Global rehabilitation needs continue to be unmet due to multiple factors, including:

  • lack of prioritization, funding, policies, and plans for rehabilitation at a national level;
  • lack of available rehabilitation services outside urban areas, and long waiting times;
  • high out-of-pocket expenses and non-existent or inadequate means of funding;
  • lack of trained rehabilitation professionals, with less than 10 skilled practitioners per 1 million population in many low- and middle-income settings;
  • lack of resources, including assistive technology, equipment, and consumables;
  • the need for more research and data on rehabilitation; and
  • ineffective and under-utilized referral pathways to rehabilitation.

Rehabilitation in emergencies

Natural hazards such as earthquakes or disease outbreaks and human induced hazards including conflict, terrorism or industrial accidents can generate overwhelming rehabilitation needs as a result of injury or illness. They also simultaneously disrupt existing services and have the greatest impact on the most vulnerable populations and the weakest health systems.

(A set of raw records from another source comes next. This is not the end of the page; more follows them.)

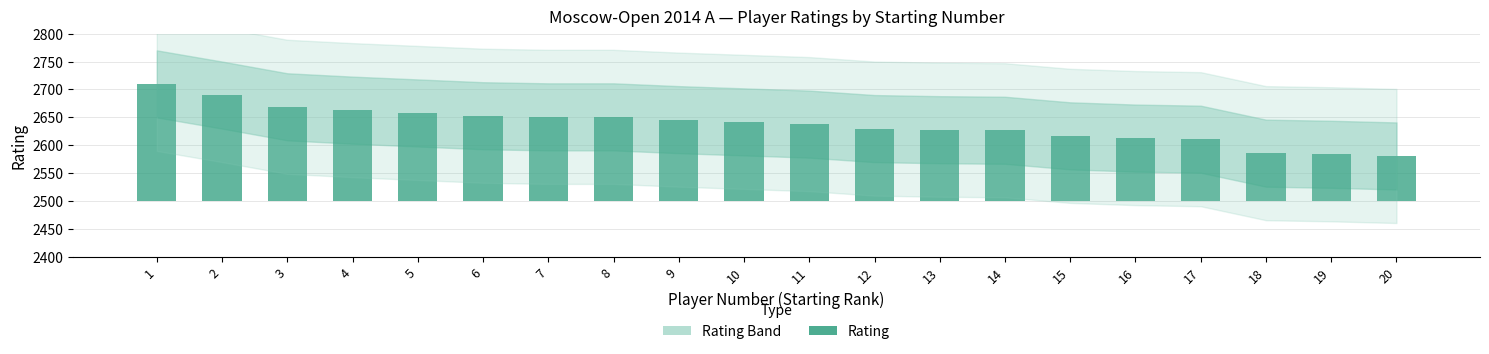

What is the difference between the maximum and second lowest values?

126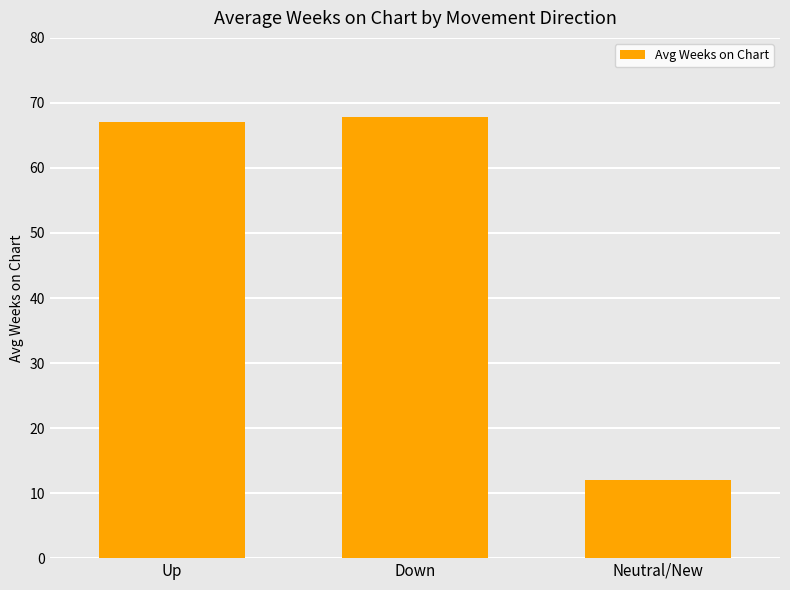

Reading right to left, list all the values displayed in this chart.

12.0	67.8	67.1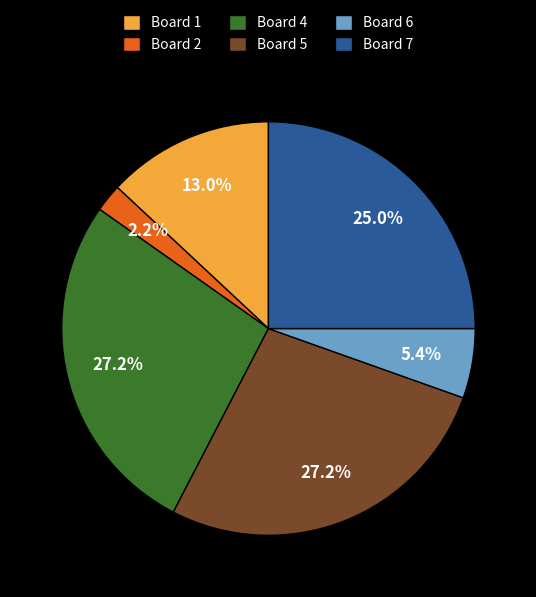

The Board 1 slice represents 13% of the pie. True or false?

True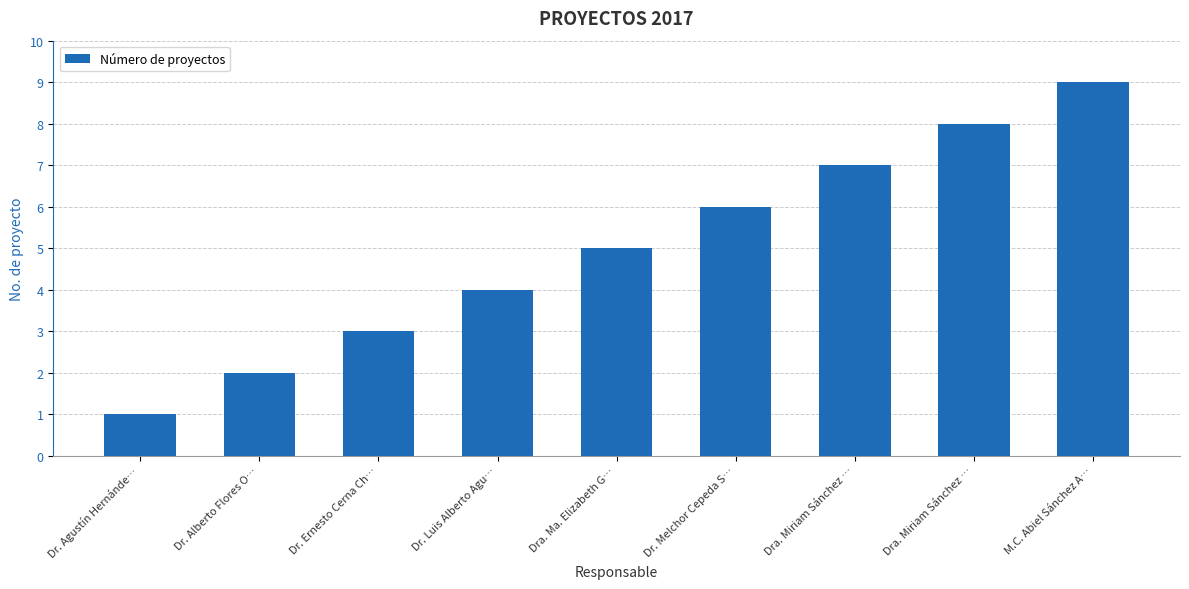

Count the values in the range 3 to 7.

5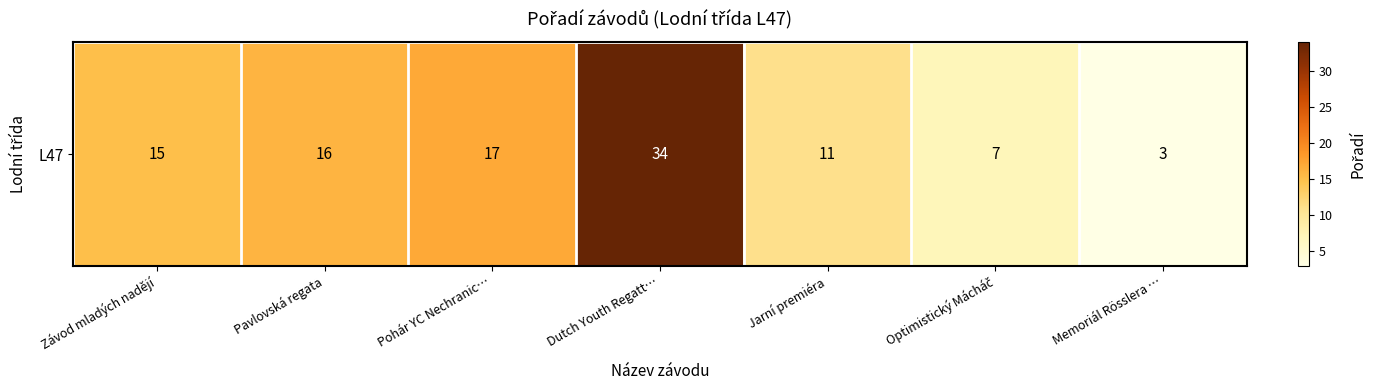

What is the difference between the maximum and minimum values?

31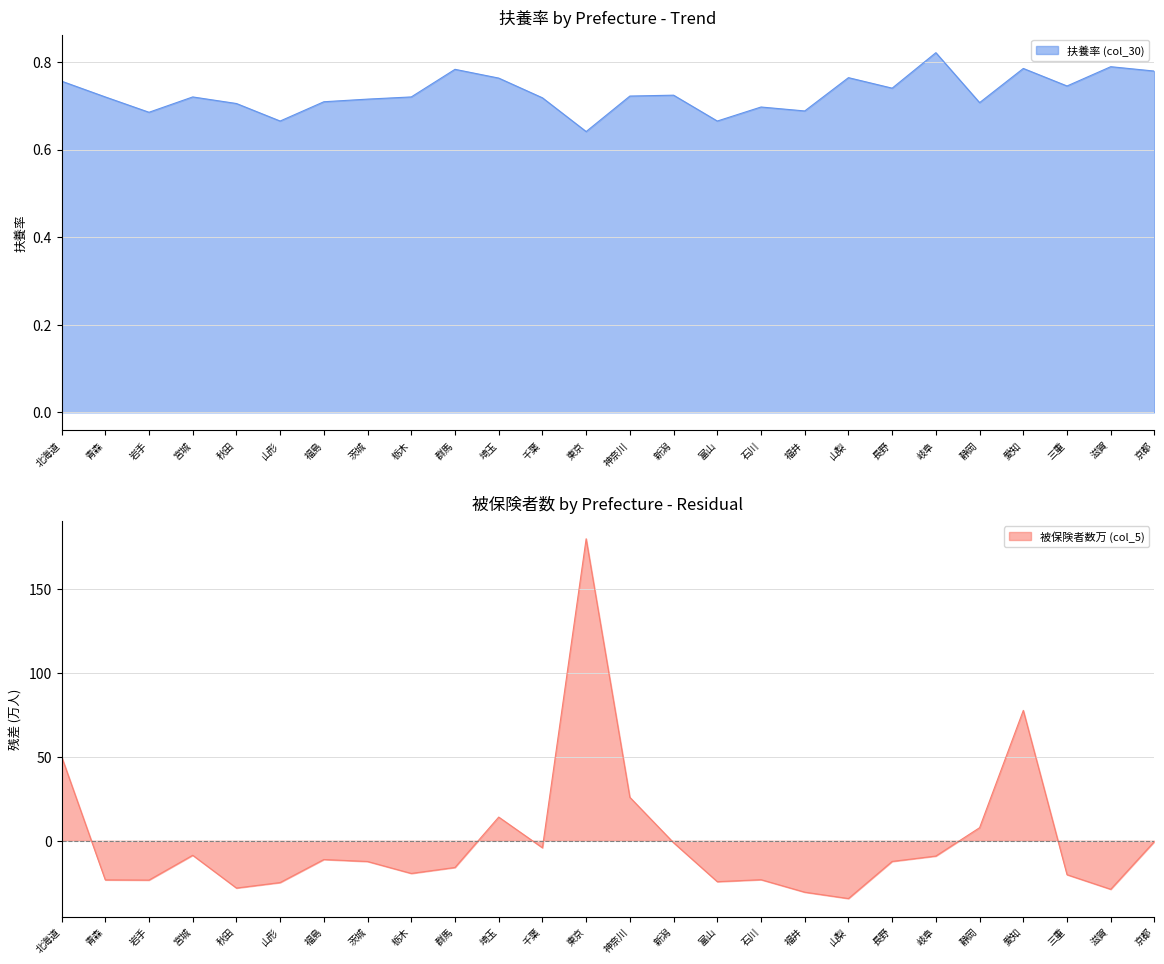

How many intersections are there between 扶養率 (col_30) and 被保険者数(万) (col_5)?

7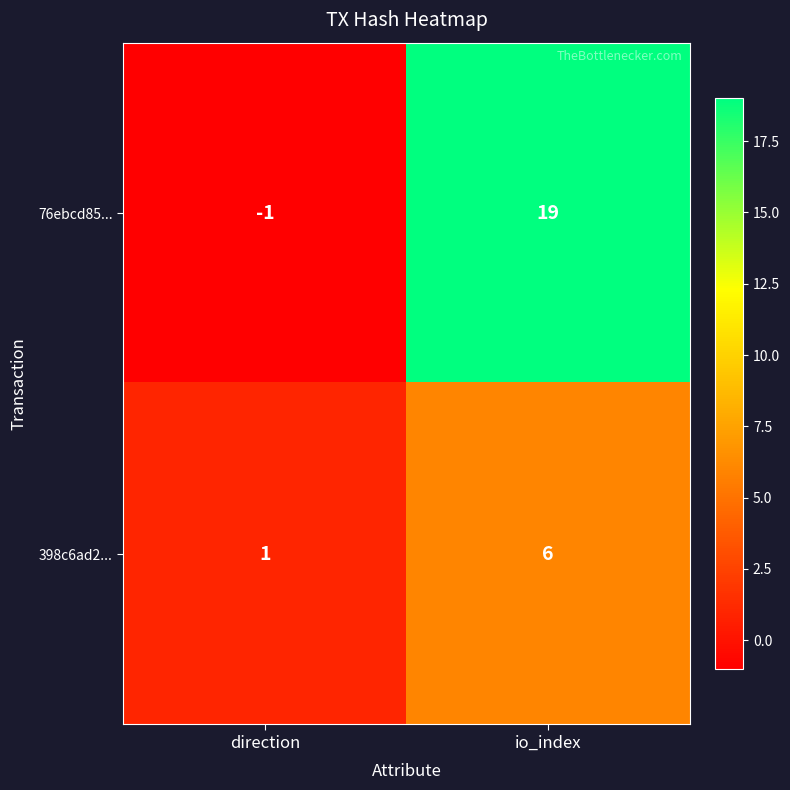

Which series has the widest spread of values?

76ebcd85...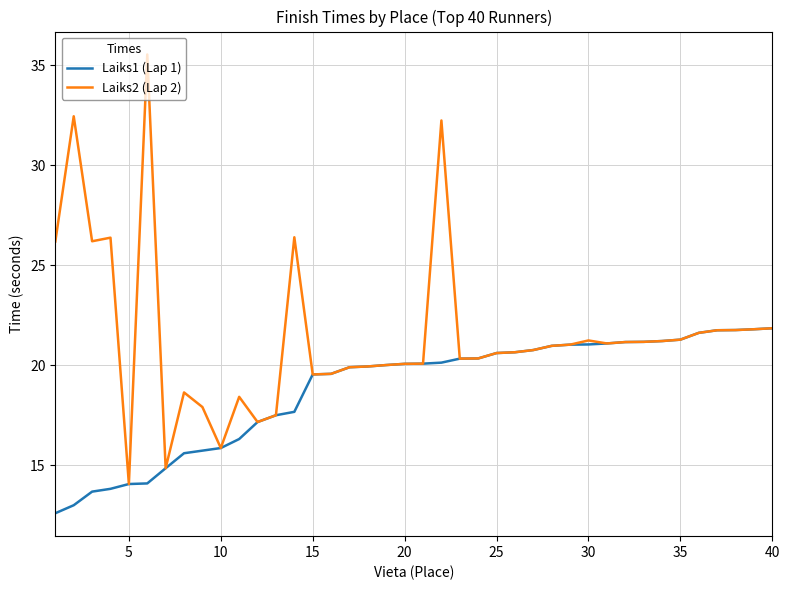

Which series has the largest total across all categories?

Laiks2 (Lap 2)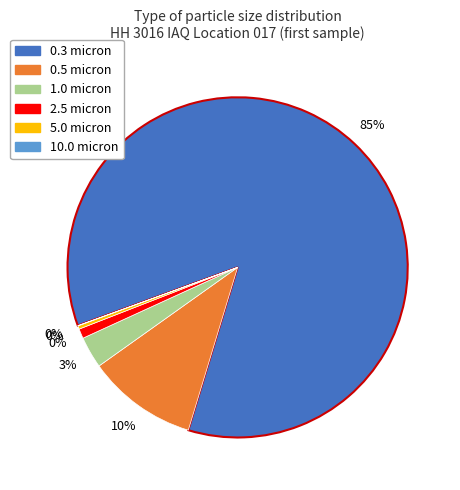

Which category has the smallest portion of the pie?

10.0 micron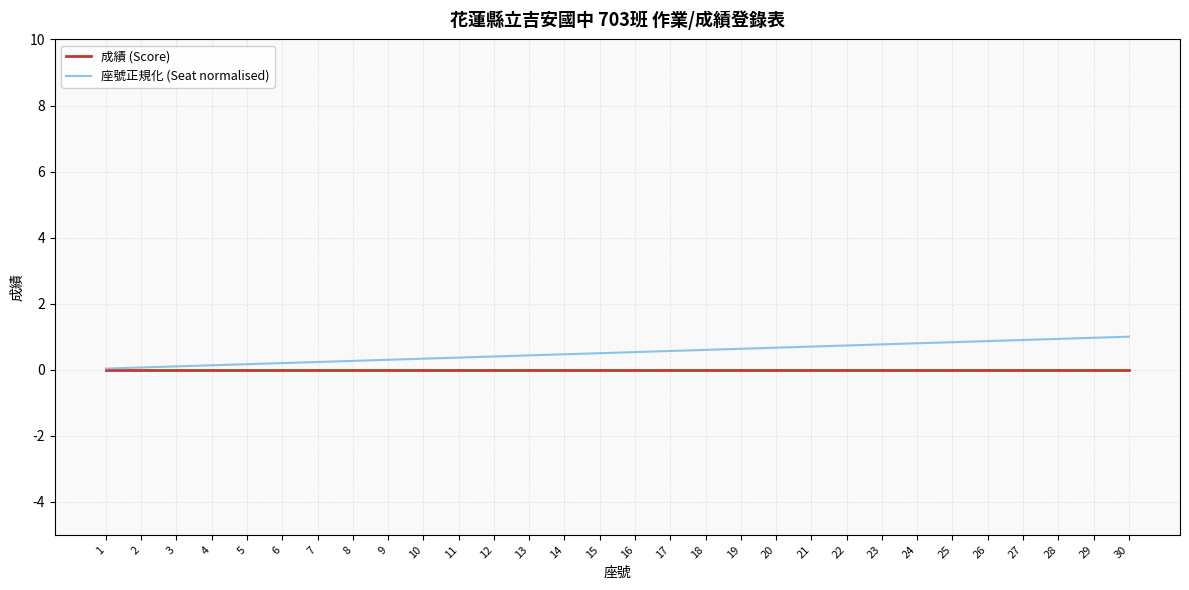

Rank the series at 18 from lowest to highest value.

成績 (Score), 座號正規化 (Seat normalised)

While the important role of rehabilitation in emergencies is recognized in clinical and humanitarian guidelines, it is rarely considered as part of health system preparedness and early response. The result is that pre-existing limitations in rehabilitation services are magnified, health service delivery is less efficient, and people directly affected are at risk of increased impairment and disability.

WHO response

A health system strengthening approach is needed to ensure that rehabilitation services can reach all who need them. This involves making rehabilitation part of all levels of care, including primary care, and ensuring it is incorporated as part of universal health coverage.

WHO’s work is guided by the resolution on Strengthening rehabilitation in health systems adopted at the Seventy-sixth World Health Assembly implemented through the Rehabilitation 2030 initiative as requested by the resolution.

WHO’s work focuses on providing technical support to Member States in the areas of:

 

WHO is also working to strengthen rehabilitation advocacy, through the World Rehabilitation Alliance.